Sahha CEO & Co-founder Doug MacDonald shares how Sahha approached building for privacy and security first when designing the Sahha API platform.
Consumer acceptance of digital health services is on the rise. This is driven, in large part, by an understanding of the potential these services have to improve and even save lives. The key to sustaining high confidence and acceptance in digital health services comes down to the responsible management of providers with their user’s personal data.
As a co-founder of a startup that works in the behavioral analytics space, privacy comes up, a lot. And frankly, it should. Companies in the digital health space are asking a lot of users in the type of information that they are asking for and storing.
What’s exciting is that as an industry, we are just getting started. Digital health innovations using mobile phones, wearables, and extended reality, are revolutionizing assessment, treatment, and self-enabled care. But the true benefits of this innovation will be lost if user’s data is mismanaged, and that trust is broken.
I’m not talking about the bad actors that purposely share their users information for profit. I’m talking about new digital health apps and services that create a service or a product for the purpose of genuinely helping people and their duty of care with the data they collect.
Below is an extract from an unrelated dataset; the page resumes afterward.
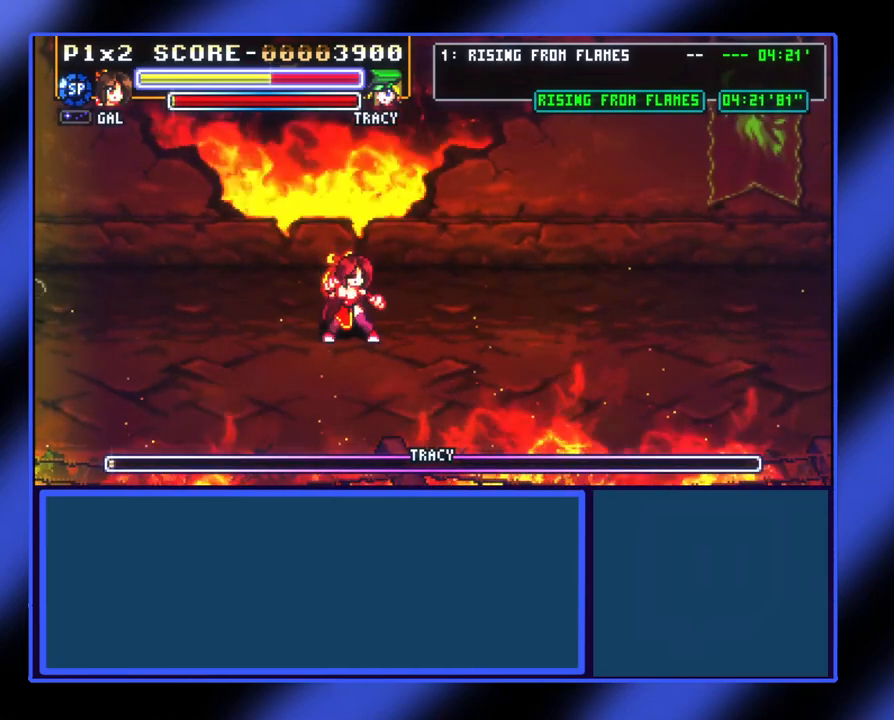
{"buttons": [], "left_stick": "left", "events": [[233, "left_stick", "center"], [300, "left_stick", "left"], [333, "A", "down"], [500, "A", "up"]]}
We have a litmus test at Sahha, if the information you are collecting is more for the benefit of the company than the person you are serving, then that’s a clue as to your purpose.
As a startup, what is the best approach to building privacy and data security?
If you are a typical startup, your primary focus is on developing a service that has product market fit and providing value to your customer at a price they are willing to pay. But in a digital health startup, how you manage your customer’s data and privacy is as important as product market fit.
The challenge we had at Sahha was understanding our duty of care and regulatory responsibilities to guide how our engineers and developers build the product. We took guidance in the Privacy by Design principles, but found them too high level for practical applications.
Our method was to take the first key principle of Privacy by Design, take a proactive approach, and apply it to the product concept.
Our approach was to partner with privacy and data security experts and asked them to complete a privacy impact assessment (PIA) on our product and architectural concepts. By having the PIA performed on the product concept, we easily identified the data security and privacy pain points our customer’s would have and the regulatory hurdles we would need to account for. Instead of building a house and retrofitting it to code, we understood in advance what the regulations/concerns would be, and built to accommodate for them. Moreover, we asked our experts what are realistic advances in regulations that we can expect in the next couple of years so we can be proactive and future proof our solutions.
The digital health industry is and exciting area of innovation, it is incumbent on its innovators to be good stewards of user’s data and privacy in order to ensure its success.
How did your startup navigate through its initial data privacy journey?